The Corner

Law & the Courts

A Vehement Agreement with Chief Justice Roberts

At the oral argument last week in Fisher v. University of Texas, Chief Justice Roberts asked the school’s lawyer — who was defending the use of racial preferences in order to achieve the educational benefits (for white and Asian American students) that supposedly result from a diverse student body (that also includes black and Latino students) – this line of questions:  “[W]hat unique perspective does a minority student bring to a physics class? . . . [W]hat are the benefits of diversity in that situation?”

That is, Chief Justice Roberts, a skeptic when it comes to weighing race in university admissions, was implying that a prospective student’s skin color, and the background and perspectives that a student might be presumed to have because of that skin color, should not matter because it is irrelevant – that the only thing that should matter are nonracial criteria that tell us whether the student is eager and able to learn about physics.

So today the New York Times publishes an op-ed by a black physicist who is really upset with Chief Justice Roberts. And the reason she is really upset is that she thinks that it is wrong to ask students about race, wrong to ask them what unique perspective their race might give them, wrong to ask them about anything except whether they are eager and able to learn about physics, and wrong to view black students as having the function of enriching the learning experience of white students.

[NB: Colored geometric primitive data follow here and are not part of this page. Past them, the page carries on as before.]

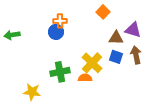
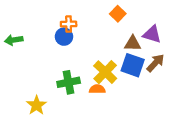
brown arrow: (136, 55) -> (155, 63), turned 54
blue square: (116, 57) -> (133, 65), size x1.5
yellow star: (32, 92) -> (37, 105), turned 30

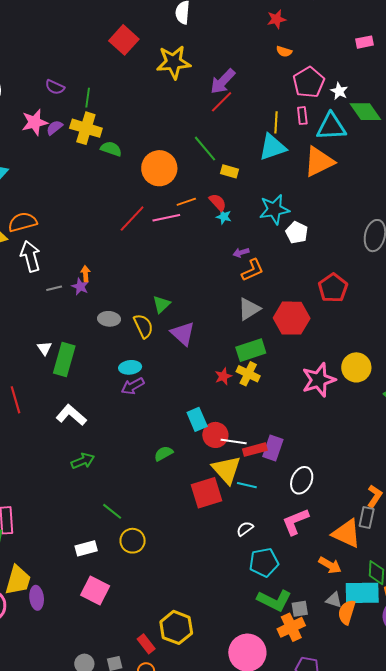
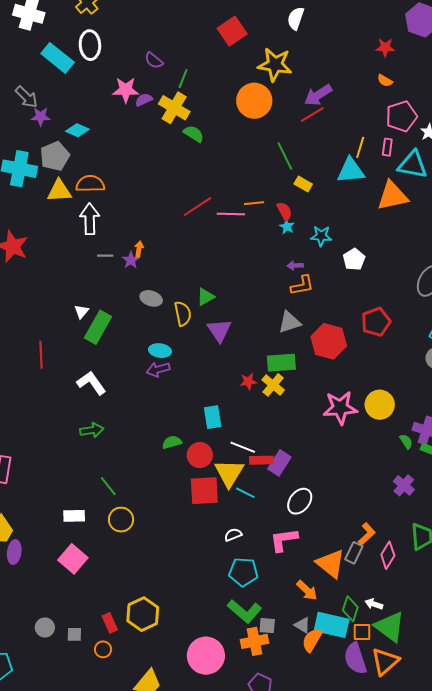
orange circle: (159, 168) -> (254, 101), moved
cyan star: (274, 209) -> (321, 236), moved, size x0.7
red circle: (215, 435) -> (200, 455), moved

This is almost funny, this failure to see that Chief Justice Roberts and the black physicist are really saying the same things.  Except that the reason for this blindness is that the Times and other liberals, and of course the op-ed’s author, really equate the opposition of racial preferences to opposition to the admission of black students. 

Oh, and by the way, the op-ed’s author is also the proud graduate of Norfolk State University — a historically black school to which she was, therefore, not admitted because of a racial preference, and where she was therefore more likely to succeed in her goal of graduating with a degree in a STEM field. Just ask Justice Scalia.